Relative weight of each feature using out-of-bag feature weight analysis, based on the relative loss of prediction, represented by an increase of the mean squared error. a Ideal body weight-adjusted tidal volume (mL/kg). b PEEP (cmH20). c FiO2 (%).

Finally, we tested VentAI on an independent secondary dataset, comprising patient data for 200,859 patient distinct ICU stays with a total of 25,086 mechanical ventilation events (eICU dataset). In fact, the best dynamically chosen mechanical ventilation regime by the VentAI algorithm resulted in an estimated performance return of 84.1. In line with the findings from testing on MIMIC-III, the VentAI policy exceeded the relative action changes per mechanically ventilated patient indicating a similar dynamic algorithmic behavior (Supplementary Figs. 612).
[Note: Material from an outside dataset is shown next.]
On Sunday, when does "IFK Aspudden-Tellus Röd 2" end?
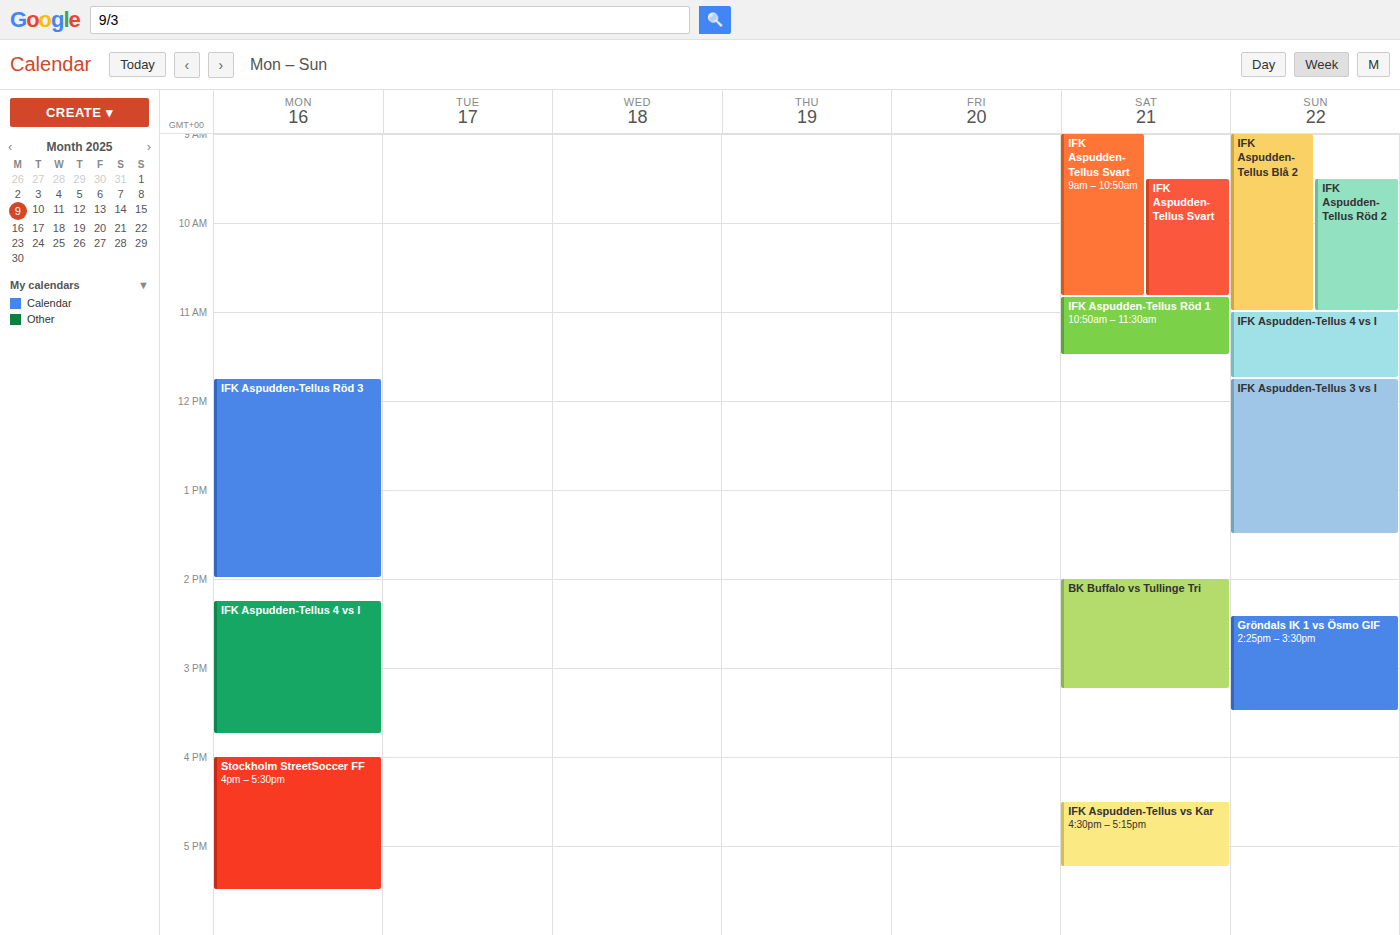
11:00 AM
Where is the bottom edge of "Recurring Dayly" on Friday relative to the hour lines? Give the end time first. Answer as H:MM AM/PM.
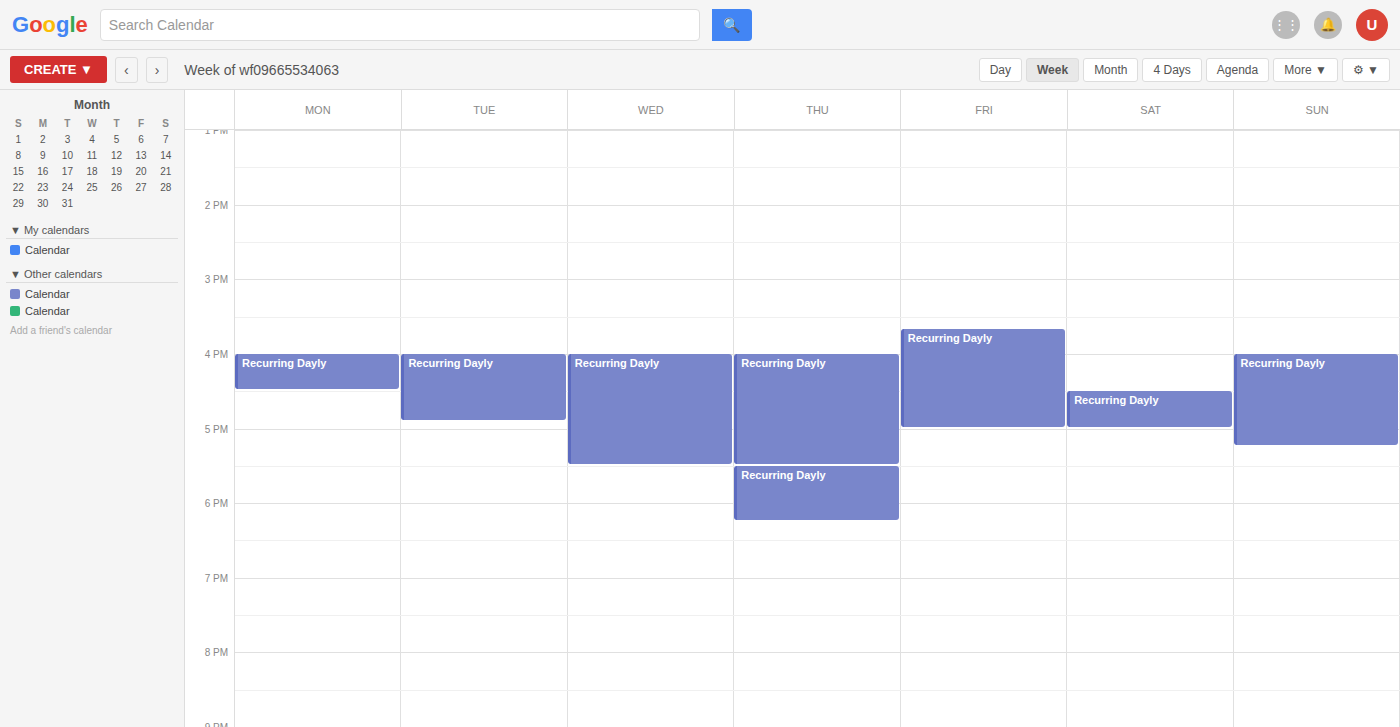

In this study, we built VentAI based on 11,943 events of mechanical ventilation in order to dynamically support the attending physician in choosing an optimized mechanical ventilation policy for the individual patient state with the highest probability of 90-day or in-hospital survival. The algorithm provided reproducible high performance (on two independent datasets) in choosing the optimal ventilation policy. Most notably, the number of recommended action changes proposed by VentAI per mechanically ventilated patient consistently exceeded the number of action changes chosen by the clinicians. This indicates that VentAI might be of benefit in dynamically supporting the clinician’s decision making on individualized mechanical ventilation settings of the critically ill patient in order to achieve a personalized medicine within the ICU setting.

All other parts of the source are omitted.